# What is Money Flow Index Indicators | How to Use This Indicator

Money Flow Index
The Money Flow Index (MFI) is a technical oscillator that measures the inflow and outflow of money into a security over a specific period. Conceptually similar to the Relative Strength Index (RSI), the MFI also operates on a scale of 0 to 100. However, while RSI focuses on price changes, MFI incorporates volume, thereby providing a more comprehensive view of buying and selling pressure.

What it is and what it shows
MFI is calculated using the typical price for each period and the volume for that period.
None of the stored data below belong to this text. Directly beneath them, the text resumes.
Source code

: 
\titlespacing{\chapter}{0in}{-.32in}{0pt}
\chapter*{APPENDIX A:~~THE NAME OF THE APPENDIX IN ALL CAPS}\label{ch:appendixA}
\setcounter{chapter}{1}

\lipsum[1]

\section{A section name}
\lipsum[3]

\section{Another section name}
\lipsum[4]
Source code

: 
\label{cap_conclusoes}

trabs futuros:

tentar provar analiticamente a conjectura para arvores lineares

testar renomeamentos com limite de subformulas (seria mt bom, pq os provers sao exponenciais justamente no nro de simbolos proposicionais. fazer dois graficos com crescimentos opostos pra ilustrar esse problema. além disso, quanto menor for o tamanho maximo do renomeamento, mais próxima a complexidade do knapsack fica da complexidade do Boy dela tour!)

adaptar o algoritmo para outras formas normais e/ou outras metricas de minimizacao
The idea is to ascertain how much conviction there is in each price move; high volume moves are given more weight than low volume moves.

To compute the MFI:

1. Calculate the Typical Price: Typical Price= (High+Low+Close)/3
2. Calculate the Money Flow: Money Flow=Typical Price × VolumeMoney
3. Accumulate Positive and Negative Money Flow: If today’s typical price is greater than yesterday’s, it’s considered positive money flow. If it’s less, it’s negative money flow.
4. Calculate the Money Flow Ratio: Money Flow Ratio = Positive Money Flow Over ‘n’ Days / Negative Money Flow Over ‘n’ Days
5. Compute the MFI: MFI = 100 − (100/(1+Money Flow Ratio))
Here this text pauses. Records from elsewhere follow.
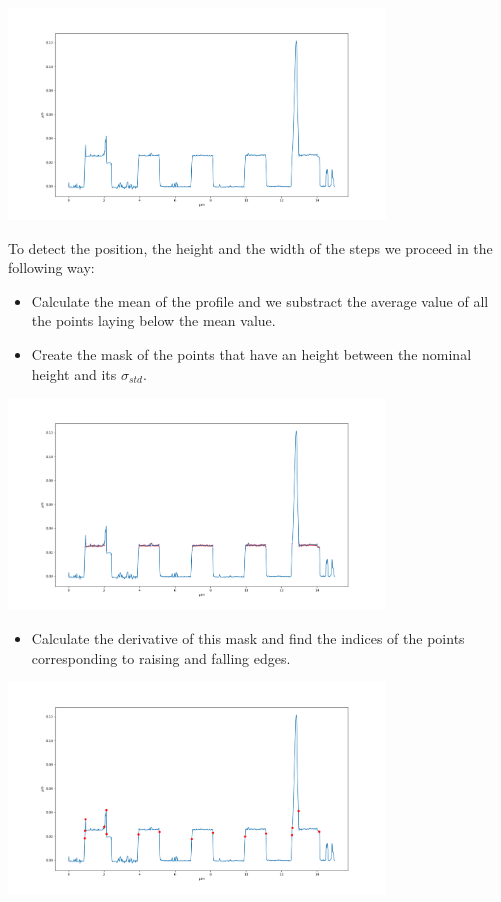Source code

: \documentclass{article}
\begin{document}
\begin{center}
    \includegraphics[width=0.75\textwidth]{../images/steps_1.png}
\end{center}
To detect the position, the height and the width of the steps we proceed in the following way:
\begin{itemize}
    \item Calculate the mean of the profile and we substract the average value of all the points laying below the mean value.
    \item Create the mask of the points that have an height between the nominal height and its $\sigma_{std}$.
\end{itemize}
\begin{center}
    \includegraphics[width=0.75\textwidth]{../images/steps_2.png}
\end{center}
\begin{itemize}
    \item Calculate the derivative of this mask and find the indices of the points corresponding to raising and falling edges.
\end{itemize}    
\begin{center}
    \includegraphics[width=0.75\textwidth]{../images/steps_3.png}
\end{center}
\end{document}
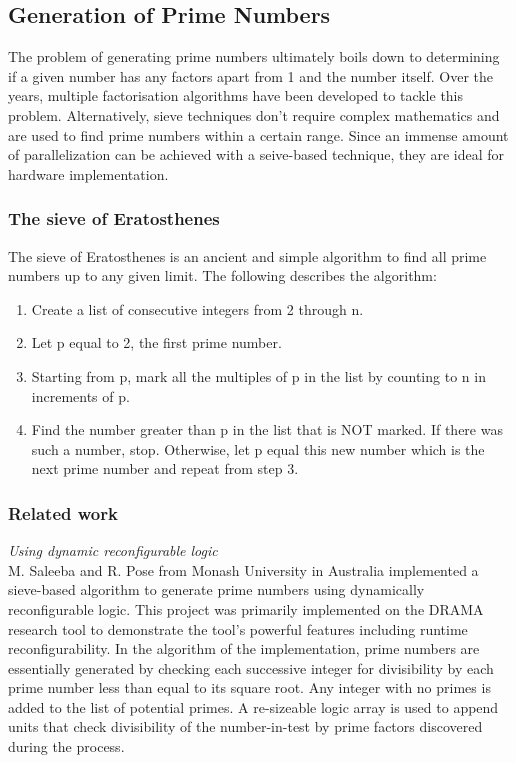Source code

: \documentclass[journal]{IEEEtran}
\begin{document}
\subsection{Generation of Prime Numbers}
The problem of generating prime numbers ultimately boils down to determining if a given number has any factors apart from 1 and the number itself. Over the years, multiple factorisation algorithms have been developed to tackle this problem. Alternatively, sieve techniques don't require complex mathematics and are used to find prime numbers within a certain range. Since an immense amount of parallelization can be achieved with a seive-based technique, they are ideal for hardware implementation.

\subsubsection{The sieve of Eratosthenes}
The sieve of Eratosthenes is an ancient and simple algorithm to find all prime numbers up to any given limit. The following describes the algorithm: \\

\begin{enumerate}

	\item Create a list of consecutive integers from 2 through n.
	\item Let p equal to 2, the first prime number.
	\item Starting from p, mark all the multiples of p in the list by counting to n in increments of p.
	\item Find the number greater than p in the list that is NOT marked. If there was such a number, stop. Otherwise, let p equal this new number which is the next prime number and repeat from step 3. 

\end{enumerate}

\subsubsection{Related work}

\textit{Using dynamic reconfigurable logic}\\
M. Saleeba and R. Pose from Monash University in Australia implemented a sieve-based algorithm to generate prime numbers using dynamically reconfigurable logic\cite{ausPrime}. This project was primarily implemented on the DRAMA research tool to demonstrate the tool's powerful features including runtime reconfigurability. In the algorithm of the implementation, prime numbers are essentially generated by checking each successive integer for divisibility by each prime number less than equal to its square root. Any integer with no primes is added to the list of potential primes. A re-sizeable logic array is used to append units that check divisibility of the number-in-test by prime factors discovered during the process.\\
\end{document}

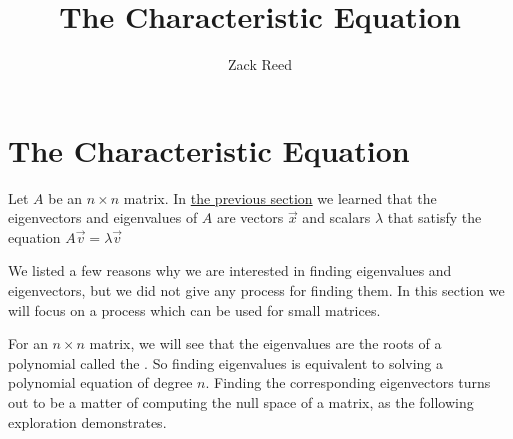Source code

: \documentclass{ximera}
\author{Zack Reed}
\title{The Characteristic Equation}
\begin{document}
\begin{abstract}

\end{abstract}
\maketitle


\section*{The Characteristic Equation}

    
Let $A$ be an $n \times n$ matrix.  In \href{https://ximera.osu.edu/appliedlinearalgebra/c7ChapterSeven/learningActivities/m7LearningActivities/m7EigenStuff/describingEigenstuff}{the previous section} we learned that the eigenvectors and eigenvalues of $A$ are vectors $\vec{x}$ and scalars $\lambda$ that satisfy the equation 
$A \vec{v} = \lambda \vec{v}$

We listed a few reasons why we are interested in finding eigenvalues and eigenvectors, but we did not give any process for finding them.  In this section we will focus on a process which can be used for small matrices.  %
    
For an $n \times n$ matrix, we will see that the eigenvalues are the roots of a polynomial called the .  So finding eigenvalues is equivalent to solving a polynomial equation of degree $n$.  Finding the corresponding eigenvectors turns out to be a matter of computing the null space of a matrix, as the following exploration demonstrates.
    
\end{document}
• An MFI above 80 is considered overbought, indicating that the security might be in a state of overvaluation.
• An MFI below 20 is considered oversold, signaling a potential undervaluation of the security.

MFI offers various potential strategies for traders:

1. Overbought/Oversold Conditions: An MFI reading over 80 suggests that the security may be overbought and might be ripe for a sell-off. Conversely, an MFI below 20 can indicate that the security may be oversold and could be a buying opportunity.

Example: A stock with an MFI reading of 85 might be an indication to consider taking profits if one holds a long position.

2. Divergences: Divergence between MFI and price action can provide strong reversal signals. If the security is making new highs but the MFI is declining, it indicates weakening momentum and potential bearish reversal. Similarly, if a security is making new lows while the MFI is rising, it could indicate potential bullish reversal.

Example: A stock makes a new price high, but the MFI fails to make a new high, suggesting a potential trend reversal.

3. MFI and Support/Resistance: MFI can be used in conjunction with support and resistance levels. For instance, if a stock bounces off a known support level and MFI turns up from an oversold level, it might provide a more robust buy signal.

Example: A stock approaches a known support level with an MFI reading of 18. If the stock starts to rebound and the MFI starts to ascend, it could be a bullish sign.

4. Trend Confirmations: In a strongly trending market, MFI can serve as a confirmation tool. If a stock is in an uptrend and MFI remains above 50, it confirms the strength of the trend.
An example of the MFI
In conclusion, the Money Flow Index is a powerful tool that incorporates both price and volume to offer traders insights into buying and selling pressure. Like all indicators, it’s essential to use MFI in conjunction with other tools and analysis techniques to refine trade signals and manage risk.